● WHAT YOU HAVE TO DO: Please reproduce every one of the items below word for word, keeping each line in its original order.

● RAW RECORDS:
******

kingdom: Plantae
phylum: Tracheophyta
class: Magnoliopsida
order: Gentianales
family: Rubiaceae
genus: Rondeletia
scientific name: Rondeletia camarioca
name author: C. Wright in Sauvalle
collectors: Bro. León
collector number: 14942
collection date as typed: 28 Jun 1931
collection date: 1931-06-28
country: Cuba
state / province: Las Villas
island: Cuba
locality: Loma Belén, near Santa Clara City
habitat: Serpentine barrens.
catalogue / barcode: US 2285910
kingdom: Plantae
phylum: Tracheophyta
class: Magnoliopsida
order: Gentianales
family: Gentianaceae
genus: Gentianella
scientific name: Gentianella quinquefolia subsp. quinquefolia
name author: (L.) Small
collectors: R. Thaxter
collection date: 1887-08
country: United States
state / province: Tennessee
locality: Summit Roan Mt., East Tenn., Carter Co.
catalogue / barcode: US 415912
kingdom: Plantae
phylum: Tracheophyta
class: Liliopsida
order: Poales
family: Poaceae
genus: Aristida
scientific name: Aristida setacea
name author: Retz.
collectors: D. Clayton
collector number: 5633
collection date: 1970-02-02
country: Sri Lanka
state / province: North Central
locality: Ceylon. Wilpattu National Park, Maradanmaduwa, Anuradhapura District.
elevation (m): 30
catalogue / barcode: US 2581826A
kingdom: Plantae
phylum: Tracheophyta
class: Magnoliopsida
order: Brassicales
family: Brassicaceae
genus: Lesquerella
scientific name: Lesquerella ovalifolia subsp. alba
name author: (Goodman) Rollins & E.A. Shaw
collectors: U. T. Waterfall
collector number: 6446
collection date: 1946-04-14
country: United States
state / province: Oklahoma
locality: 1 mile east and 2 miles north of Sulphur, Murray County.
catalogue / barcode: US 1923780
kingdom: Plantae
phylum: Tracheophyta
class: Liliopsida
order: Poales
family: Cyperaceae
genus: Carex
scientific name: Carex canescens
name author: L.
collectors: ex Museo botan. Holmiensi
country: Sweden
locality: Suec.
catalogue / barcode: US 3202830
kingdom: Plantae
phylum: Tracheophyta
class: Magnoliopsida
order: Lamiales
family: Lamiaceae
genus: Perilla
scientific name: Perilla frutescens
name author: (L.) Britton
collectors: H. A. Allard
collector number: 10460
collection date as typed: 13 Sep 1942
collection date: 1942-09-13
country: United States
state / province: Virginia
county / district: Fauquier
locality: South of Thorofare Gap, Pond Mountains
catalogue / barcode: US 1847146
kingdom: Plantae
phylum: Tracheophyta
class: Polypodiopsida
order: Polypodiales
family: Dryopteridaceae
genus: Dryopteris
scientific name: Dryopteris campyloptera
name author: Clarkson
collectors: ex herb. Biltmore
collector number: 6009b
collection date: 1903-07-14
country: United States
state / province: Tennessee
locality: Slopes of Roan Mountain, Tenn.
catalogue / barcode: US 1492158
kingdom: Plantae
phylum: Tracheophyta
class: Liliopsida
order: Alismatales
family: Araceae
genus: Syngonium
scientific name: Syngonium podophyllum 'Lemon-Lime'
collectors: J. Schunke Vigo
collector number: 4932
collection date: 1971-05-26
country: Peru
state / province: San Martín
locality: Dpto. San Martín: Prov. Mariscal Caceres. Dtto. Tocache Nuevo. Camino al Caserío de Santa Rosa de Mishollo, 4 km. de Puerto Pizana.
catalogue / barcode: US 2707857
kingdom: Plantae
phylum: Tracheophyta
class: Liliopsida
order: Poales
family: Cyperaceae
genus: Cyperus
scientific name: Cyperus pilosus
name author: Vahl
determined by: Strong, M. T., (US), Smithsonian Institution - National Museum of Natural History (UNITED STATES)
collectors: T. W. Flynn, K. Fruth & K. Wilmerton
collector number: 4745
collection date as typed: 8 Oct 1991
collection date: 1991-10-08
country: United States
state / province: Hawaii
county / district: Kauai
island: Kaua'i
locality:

******

● COMPLETED EXERCISE:
kingdom: Plantae
phylum: Tracheophyta
class: Magnoliopsida
order: Gentianales
family: Rubiaceae
genus: Rondeletia
scientific name: Rondeletia camarioca
name author: C. Wright in Sauvalle
collectors: Bro. León
collector number: 14942
collection date as typed: 28 Jun 1931
collection date: 1931-06-28
country: Cuba
state / province: Las Villas
island: Cuba
locality: Loma Belén, near Santa Clara City
habitat: Serpentine barrens.
catalogue / barcode: US 2285910
kingdom: Plantae
phylum: Tracheophyta
class: Magnoliopsida
order: Gentianales
family: Gentianaceae
genus: Gentianella
scientific name: Gentianella quinquefolia subsp. quinquefolia
name author: (L.) Small
collectors: R. Thaxter
collection date: 1887-08
country: United States
state / province: Tennessee
locality: Summit Roan Mt., East Tenn., Carter Co.
catalogue / barcode: US 415912
kingdom: Plantae
phylum: Tracheophyta
class: Liliopsida
order: Poales
family: Poaceae
genus: Aristida
scientific name: Aristida setacea
name author: Retz.
collectors: D. Clayton
collector number: 5633
collection date: 1970-02-02
country: Sri Lanka
state / province: North Central
locality: Ceylon. Wilpattu National Park, Maradanmaduwa, Anuradhapura District.
elevation (m): 30
catalogue / barcode: US 2581826A
kingdom: Plantae
phylum: Tracheophyta
class: Magnoliopsida
order: Brassicales
family: Brassicaceae
genus: Lesquerella
scientific name: Lesquerella ovalifolia subsp. alba
name author: (Goodman) Rollins & E.A. Shaw
collectors: U. T. Waterfall
collector number: 6446
collection date: 1946-04-14
country: United States
state / province: Oklahoma
locality: 1 mile east and 2 miles north of Sulphur, Murray County.
catalogue / barcode: US 1923780
kingdom: Plantae
phylum: Tracheophyta
class: Liliopsida
order: Poales
family: Cyperaceae
genus: Carex
scientific name: Carex canescens
name author: L.
collectors: ex Museo botan. Holmiensi
country: Sweden
locality: Suec.
catalogue / barcode: US 3202830
kingdom: Plantae
phylum: Tracheophyta
class: Magnoliopsida
order: Lamiales
family: Lamiaceae
genus: Perilla
scientific name: Perilla frutescens
name author: (L.) Britton
collectors: H. A. Allard
collector number: 10460
collection date as typed: 13 Sep 1942
collection date: 1942-09-13
country: United States
state / province: Virginia
county / district: Fauquier
locality: South of Thorofare Gap, Pond Mountains
catalogue / barcode: US 1847146
kingdom: Plantae
phylum: Tracheophyta
class: Polypodiopsida
order: Polypodiales
family: Dryopteridaceae
genus: Dryopteris
scientific name: Dryopteris campyloptera
name author: Clarkson
collectors: ex herb. Biltmore
collector number: 6009b
collection date: 1903-07-14
country: United States
state / province: Tennessee
locality: Slopes of Roan Mountain, Tenn.
catalogue / barcode: US 1492158
kingdom: Plantae
phylum: Tracheophyta
class: Liliopsida
order: Alismatales
family: Araceae
genus: Syngonium
scientific name: Syngonium podophyllum 'Lemon-Lime'
collectors: J. Schunke Vigo
collector number: 4932
collection date: 1971-05-26
country: Peru
state / province: San Martín
locality: Dpto. San Martín: Prov. Mariscal Caceres. Dtto. Tocache Nuevo. Camino al Caserío de Santa Rosa de Mishollo, 4 km. de Puerto Pizana.
catalogue / barcode: US 2707857
kingdom: Plantae
phylum: Tracheophyta
class: Liliopsida
order: Poales
family: Cyperaceae
genus: Cyperus
scientific name: Cyperus pilosus
name author: Vahl
determined by: Strong, M. T., (US), Smithsonian Institution - National Museum of Natural History (UNITED STATES)
collectors: T. W. Flynn, K. Fruth & K. Wilmerton
collector number: 4745
collection date as typed: 8 Oct 1991
collection date: 1991-10-08
country: United States
state / province: Hawaii
county / district: Kauai
island: Kaua'i
locality:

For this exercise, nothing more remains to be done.